Great photo's,Loving No 3 most.


----------



## Rini (Jun 23, 2010)

Aww she's lovely, I know someone who is getting a puppy off the same person I got Lexi off and she's calling her Maggie! ^.^


----------



## Dally Banjo (Oct 22, 2009)

Awwwwwwwwwwwwwwwww :001_wub: :001_wub: :001_wub:


----------



## MyMillie (Jun 17, 2012)

She is GORGEOUS!!! ... beautiful pictures!


----------



## Dober (Jan 2, 2012)

Too cute! :001_wub:


----------



## Jemimac (Jun 22, 2012)

hehe thanks  she's a heinz variety mongrol haha

1/2 miniature schnauzer, 1/4 spaniel, 1/4 jack russel

she's a bright spark but very naughty  her cuteness lets her get away with alot though haha


----------



## kateh8888 (Aug 9, 2011)

Cute Pup!


----------



## beary_clairey (Jan 23, 2011)

What a little darling!
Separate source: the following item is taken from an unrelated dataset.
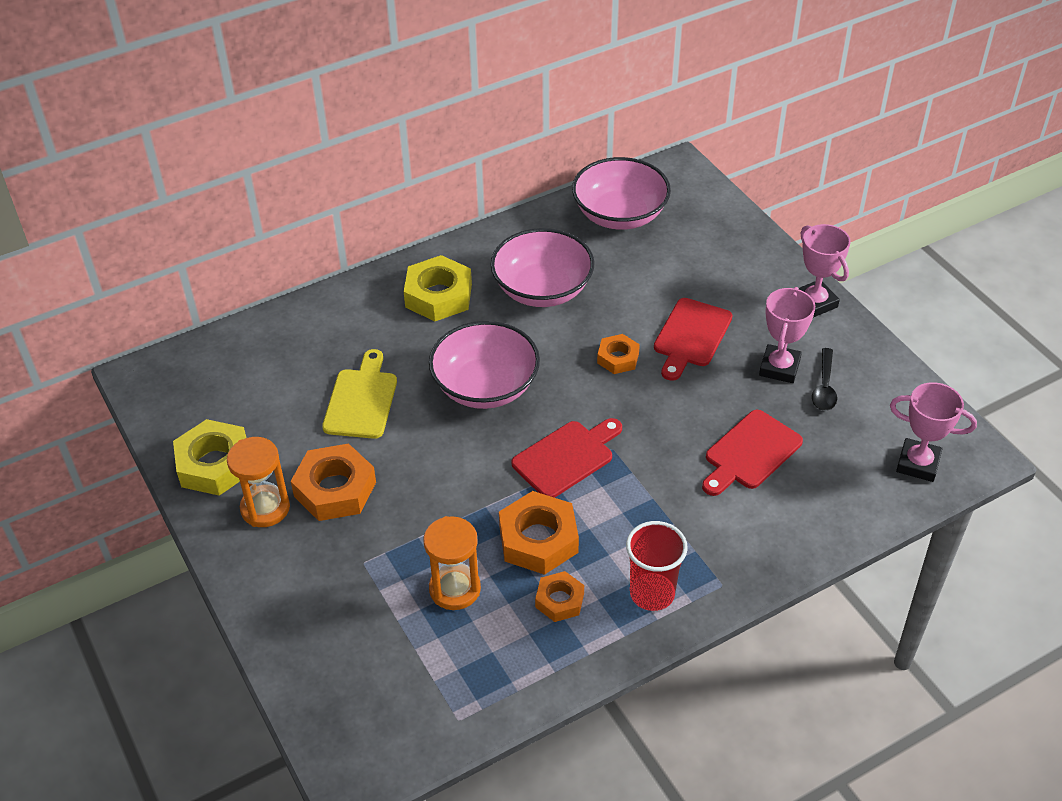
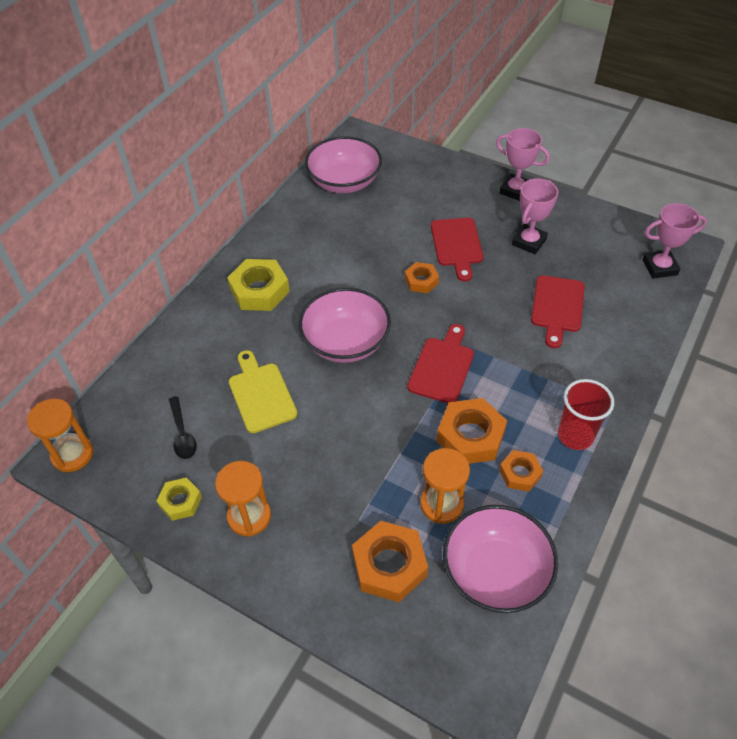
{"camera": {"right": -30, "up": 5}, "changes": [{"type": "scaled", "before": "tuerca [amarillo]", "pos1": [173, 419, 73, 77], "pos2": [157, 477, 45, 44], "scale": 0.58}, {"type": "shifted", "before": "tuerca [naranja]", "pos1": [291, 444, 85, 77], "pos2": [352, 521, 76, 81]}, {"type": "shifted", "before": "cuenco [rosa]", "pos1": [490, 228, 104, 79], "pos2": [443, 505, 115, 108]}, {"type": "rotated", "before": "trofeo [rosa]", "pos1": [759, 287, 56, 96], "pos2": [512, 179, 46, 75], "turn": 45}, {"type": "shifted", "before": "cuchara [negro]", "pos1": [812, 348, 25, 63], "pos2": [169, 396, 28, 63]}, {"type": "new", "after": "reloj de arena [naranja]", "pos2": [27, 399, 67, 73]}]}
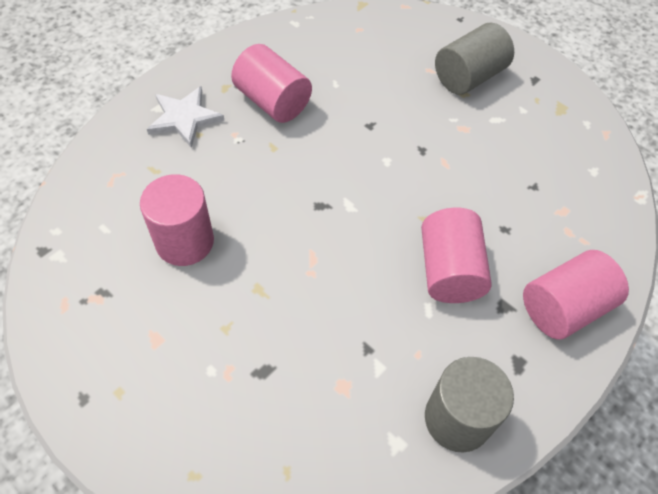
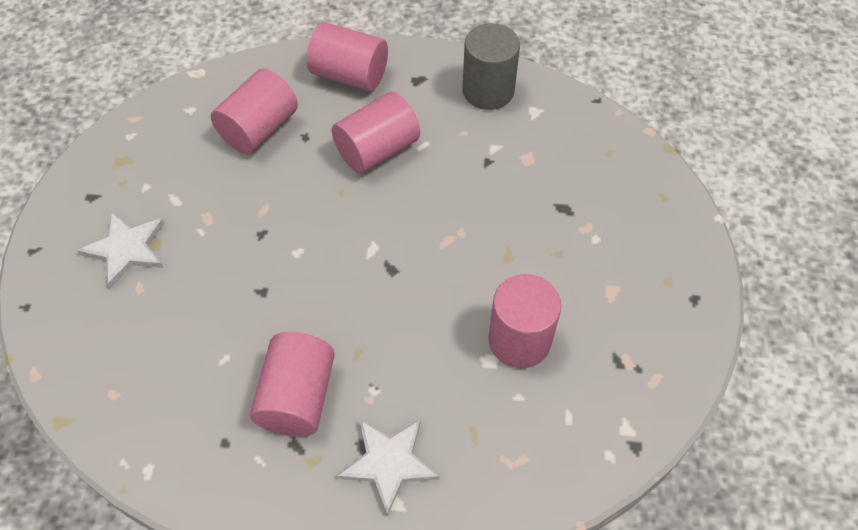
{"camera": {"right": -125, "up": 0}, "changes": [{"type": "swapped", "before": "cilindro [gris]", "after": "estrella [blanco]", "pos1": [435, 23, 79, 72], "pos2": [77, 212, 87, 77]}, {"type": "new", "after": "cilindro [rosa]", "pos2": [211, 69, 87, 85]}]}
Love her!


----------



## portiaa (Dec 10, 2010)

She's gorgeous!:001_wub:


----------



## thronesfan (Jun 20, 2012)

So sweet!


----------



## magicmike (Jun 7, 2012)

I like the picture where she is taken with the flowers


----------



## ellelou (Jul 15, 2012)

Great pictures and adorable dog


----------



## Guest (Jul 16, 2012)

Completely sucked into the vortex of puppy brain. Stunning.


----------